Karena memberi salam adalah adab dan akhlak yang mulia, maka janganlah ucapan ini justru menjadi pengganggu orang yang sedang tidur. Oleh karena itu, ketika kita memberi salam jangan terlalu keras dan jangan pula terlalu pelan hingga tidak terdengar.

Diriwayatkan dari Miqdad radhiallahu ‘anhudalam hadits yang panjang, diantaranya, ia berkata:

كُنَّا نَرْفَعُ لِلنَّبِيِّ نَصِيْبَهُ مِنَ اللَّبَنِ. فَيَجِيْءُ مِنَ اللَّيْلِ فَيُسَلِّمُ تَسْلِيْمًا لاَيُوْقِظُ نَائِمًا وَيُسْمِعُ اليَقْظَانَ. فَجَاءَ النَّبِيُّ فَسَلَّمَ كَمَا كَانَ يُسَلِّمُ. (رَوَاهُ مُسْلِمٌ)

“Kami membawakan susu untuk Rasulullah shalallahu ‘alaihi wasallam, kemudian datanglah seseorang ke rumah Rasulullah shalallahu ‘alaihi wasallam pada waktu malam dan memberi salam dengan suara yang tidak membangunkan orang tidur tapi didengar oleh orang yang terjaga. Maka datanglah Rasulullah shalallahu ‘alaihi wasallam dengan menjawab salam dengan suara yang sama.” (HR. Muslim)
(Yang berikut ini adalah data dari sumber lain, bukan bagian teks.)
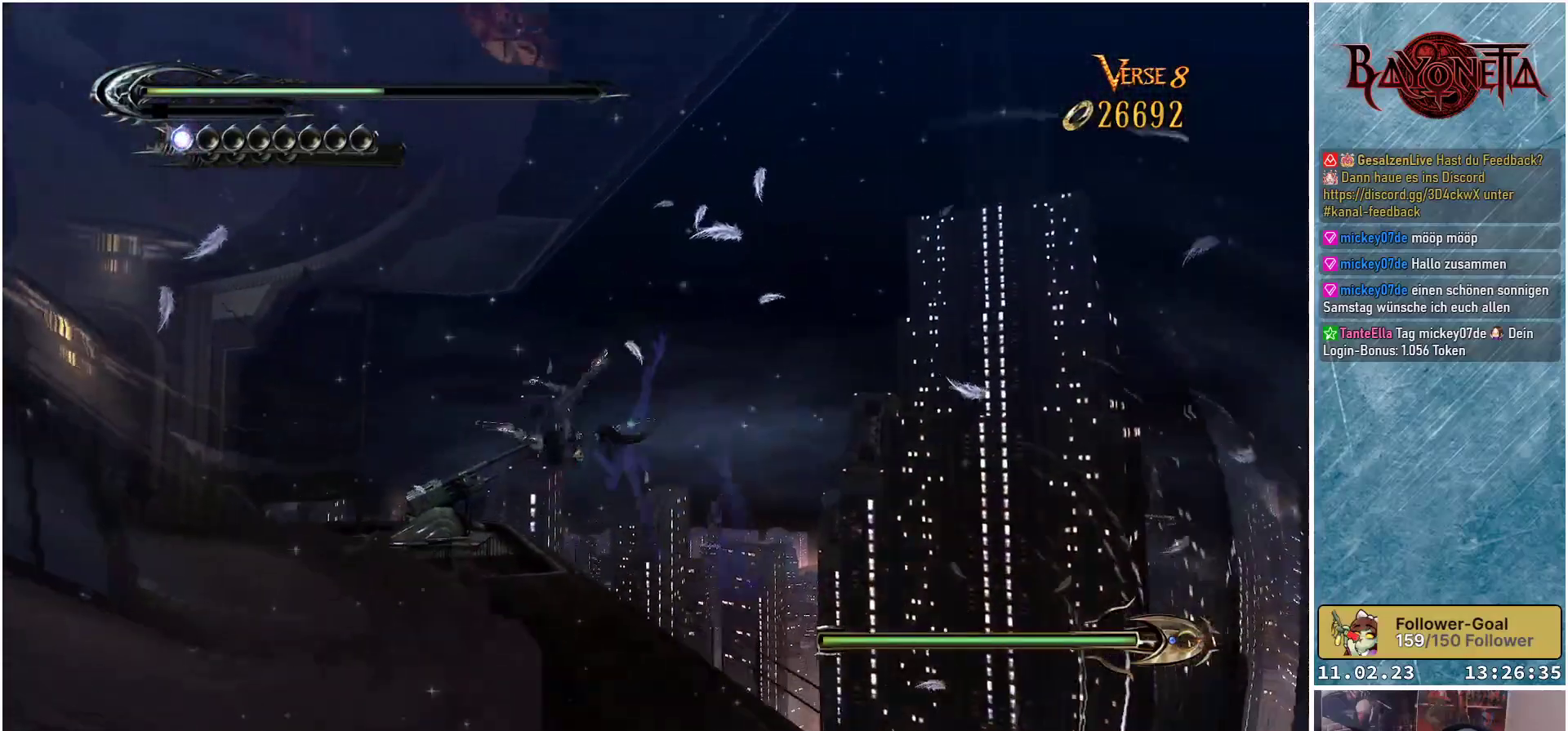
{"buttons": [], "left_stick": "up", "right_stick": "center", "events": [[117, "left_stick", "up"]]}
Dengan cara salam yang seperti ini kita tidak mengganggu tuan rumah. Apabila tidak mendapatkan jawaban sampai tiga kali, maka pulanglah, sesungguhnya yang demikian lebih mulia buat kita dan lebih baik buat mereka.

Memberi salam kepada kaum wanita

Jika tidak dikhawatirkan timbulnya fitnah atau kesalahpahaman, disunnahkan pula memberi salam kepada para wanita. Misalnya jika wanita tadi tidak sendirian -yakni sekelompok wanita- maka disunnahkan untuk mengucapkan salam kepada mereka.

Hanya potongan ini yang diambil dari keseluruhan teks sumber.